Excerpted text:
From Colonel Castañeda’s post we went to General Selleck’s Command Post. It was being installed and arranged. I warned the men not to cut too many branches from the trees as that would expose their situation to the enemy. I told them to cut the under-brush only. We saw Colonel Salvador Reyes.

We missed the Command Post of General Steven’s 71st Division which we passed because General Francisco’s aide was not familiar with the Command Post. The road from Mariveles to Bagac is mountainous and beautiful. The dust was terrible. I passed General Wainwright’s Command Post. I was informed that he was out on inspection. When we were near Balanga we saw a Philippine Army car on the road. I asked the driver what he was doing and he informed us that he was pumping his tire. He warned us to be careful as the Japanese were bombarding the airfield at the entrance of Balanga. As we reached the landing field which is close to the road we saw eight big craters in the runway. We believed that we were safe and continued to Balanga two kilometers away. No sooner had we stopped our car to speak to the Captain commanding the Philippine Constabulary at Bataan, when a bomb dropped nearby. We rushed to a nearby house for shelter. Two thirds of the town has been destroyed by incendiary and demolition bombs. A few minutes later we decided to proceed to Limay. As we started, several bombs fell again near the place. Instead of stopping we rushed out of the town. We saw several U.S. army cars hiding under trees waiting for that plane to leave.

Task item A:
Answer these about the account of the drive through Bataan:
(i) Whom did they see at General Selleck's Command Post?
(ii) Why did they miss the Command Post of General Steven's 71st Division?
(iii) How many craters did they see in the runway near Balanga?
Task item B:
Duplicate everything in the account of the drive through Bataan from "From Colonel Castañeda’s" down to "Colonel Salvador Reyes.".
Task item C:
Pick up the account of the drive through Bataan after its last sentence and keep it going.
The lines that come next have nothing to do with the work asked here.

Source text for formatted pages

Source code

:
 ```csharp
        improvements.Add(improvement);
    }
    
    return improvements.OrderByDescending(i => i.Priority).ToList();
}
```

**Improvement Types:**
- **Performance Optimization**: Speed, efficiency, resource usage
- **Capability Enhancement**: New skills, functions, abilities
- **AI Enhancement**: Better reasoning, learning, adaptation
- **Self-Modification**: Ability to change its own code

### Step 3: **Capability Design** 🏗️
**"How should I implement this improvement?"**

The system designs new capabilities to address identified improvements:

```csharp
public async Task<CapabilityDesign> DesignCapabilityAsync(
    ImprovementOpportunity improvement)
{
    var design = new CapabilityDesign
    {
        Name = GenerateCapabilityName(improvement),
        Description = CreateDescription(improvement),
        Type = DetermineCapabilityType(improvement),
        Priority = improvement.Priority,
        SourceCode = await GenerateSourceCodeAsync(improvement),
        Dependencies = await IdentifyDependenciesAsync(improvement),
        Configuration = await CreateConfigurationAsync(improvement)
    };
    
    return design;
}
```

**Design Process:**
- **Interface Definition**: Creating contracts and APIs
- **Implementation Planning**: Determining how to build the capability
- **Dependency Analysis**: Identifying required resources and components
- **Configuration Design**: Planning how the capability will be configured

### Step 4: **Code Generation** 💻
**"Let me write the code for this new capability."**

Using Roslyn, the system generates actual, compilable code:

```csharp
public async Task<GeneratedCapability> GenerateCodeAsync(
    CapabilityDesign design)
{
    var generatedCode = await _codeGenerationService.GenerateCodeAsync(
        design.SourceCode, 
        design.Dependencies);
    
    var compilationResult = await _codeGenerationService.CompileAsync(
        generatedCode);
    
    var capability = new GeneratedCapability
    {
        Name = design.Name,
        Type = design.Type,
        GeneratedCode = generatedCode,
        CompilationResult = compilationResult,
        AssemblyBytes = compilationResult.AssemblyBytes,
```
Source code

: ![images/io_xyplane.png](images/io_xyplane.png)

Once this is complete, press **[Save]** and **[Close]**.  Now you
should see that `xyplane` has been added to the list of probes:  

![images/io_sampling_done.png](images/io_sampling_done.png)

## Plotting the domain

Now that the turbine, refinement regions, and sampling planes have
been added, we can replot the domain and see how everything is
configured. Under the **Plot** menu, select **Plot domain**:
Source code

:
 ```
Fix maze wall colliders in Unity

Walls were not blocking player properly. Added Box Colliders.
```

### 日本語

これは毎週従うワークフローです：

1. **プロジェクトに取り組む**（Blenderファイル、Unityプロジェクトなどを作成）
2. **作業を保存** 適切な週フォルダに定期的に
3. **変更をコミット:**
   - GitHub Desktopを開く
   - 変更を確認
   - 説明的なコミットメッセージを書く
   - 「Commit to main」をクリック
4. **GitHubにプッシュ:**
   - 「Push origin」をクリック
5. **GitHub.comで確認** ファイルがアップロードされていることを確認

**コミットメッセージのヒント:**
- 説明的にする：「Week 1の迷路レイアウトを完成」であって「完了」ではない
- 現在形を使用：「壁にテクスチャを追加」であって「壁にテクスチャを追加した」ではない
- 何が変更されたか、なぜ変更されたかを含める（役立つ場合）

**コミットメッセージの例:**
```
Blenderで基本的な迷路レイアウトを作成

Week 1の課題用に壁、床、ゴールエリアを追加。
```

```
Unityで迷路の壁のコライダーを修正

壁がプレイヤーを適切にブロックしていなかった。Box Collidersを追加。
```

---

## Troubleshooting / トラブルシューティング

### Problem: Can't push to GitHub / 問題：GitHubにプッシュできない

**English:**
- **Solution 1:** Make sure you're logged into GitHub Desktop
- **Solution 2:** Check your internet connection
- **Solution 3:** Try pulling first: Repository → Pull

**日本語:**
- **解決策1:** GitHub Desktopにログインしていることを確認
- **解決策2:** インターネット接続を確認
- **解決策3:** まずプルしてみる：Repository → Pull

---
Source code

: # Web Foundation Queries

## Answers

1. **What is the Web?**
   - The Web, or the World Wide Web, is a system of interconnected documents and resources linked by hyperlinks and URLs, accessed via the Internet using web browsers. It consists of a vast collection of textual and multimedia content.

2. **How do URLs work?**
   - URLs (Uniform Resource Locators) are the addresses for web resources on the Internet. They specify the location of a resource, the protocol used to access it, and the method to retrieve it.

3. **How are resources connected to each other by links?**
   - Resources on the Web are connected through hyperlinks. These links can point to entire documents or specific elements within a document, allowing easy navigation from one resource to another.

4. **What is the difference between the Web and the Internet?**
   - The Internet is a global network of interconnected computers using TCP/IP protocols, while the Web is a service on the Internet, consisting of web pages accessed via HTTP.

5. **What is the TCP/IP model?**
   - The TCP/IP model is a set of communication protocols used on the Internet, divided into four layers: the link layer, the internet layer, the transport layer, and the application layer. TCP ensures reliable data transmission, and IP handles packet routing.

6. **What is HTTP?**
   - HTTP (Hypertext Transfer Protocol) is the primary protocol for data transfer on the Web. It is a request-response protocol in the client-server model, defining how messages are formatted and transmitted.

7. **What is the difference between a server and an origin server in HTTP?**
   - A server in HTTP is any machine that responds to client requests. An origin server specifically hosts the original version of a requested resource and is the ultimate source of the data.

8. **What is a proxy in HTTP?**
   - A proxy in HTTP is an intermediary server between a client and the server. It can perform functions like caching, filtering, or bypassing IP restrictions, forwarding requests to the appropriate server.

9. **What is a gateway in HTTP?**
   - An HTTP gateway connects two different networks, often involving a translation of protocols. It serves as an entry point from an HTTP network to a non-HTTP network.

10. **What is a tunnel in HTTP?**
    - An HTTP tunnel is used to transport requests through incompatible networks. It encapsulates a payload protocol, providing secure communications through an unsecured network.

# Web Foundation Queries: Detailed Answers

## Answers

Your response A:
(i) Colonel Salvador Reyes.
(ii) General Francisco's aide was not familiar with the Command Post.
(iii) Eight.

Your response B:
From Colonel Castañeda’s post we went to General Selleck’s Command Post. It was being installed and arranged. I warned the men not to cut too many branches from the trees as that would expose their situation to the enemy. I told them to cut the under-brush only. We saw Colonel Salvador Reyes.

Your response C:
We reached Limay where the U.S. Army Field Hospital is. We proceeded to Lamao Point where our off-shore patrol is stationed, arriving at 2:30 p.m. Captain Jurado prepared an impromptu luncheon with tinapa of Bangus and rice. At 4:30 p.m. our launch Baler arrived and we left for Corregidor. On our way back we suddenly heard Anti Aircraft gun shots. I looked up and saw a solitary Japanese plane flying very high en route to Manila. How I envied that Japanese pilot. We arrived Corregidor at 5:30 p.m.


December 22, 1941

I had lunch at USAFFE HQ today with my friend, Sid Huff, and was surprised about his conversion from Lt. (SG) USN to Major US Army now Aide to Gen. MacArthur.  The latest info he gave me is about an armada of Japanese invasion ships heading for Lingayen Gulf.  Another enemy group is heading towards eastern Luzon.  Apparently, the earlier reported enemy landings in Aparri, Vigan, Legaspi and Davao were diversionary recon in force.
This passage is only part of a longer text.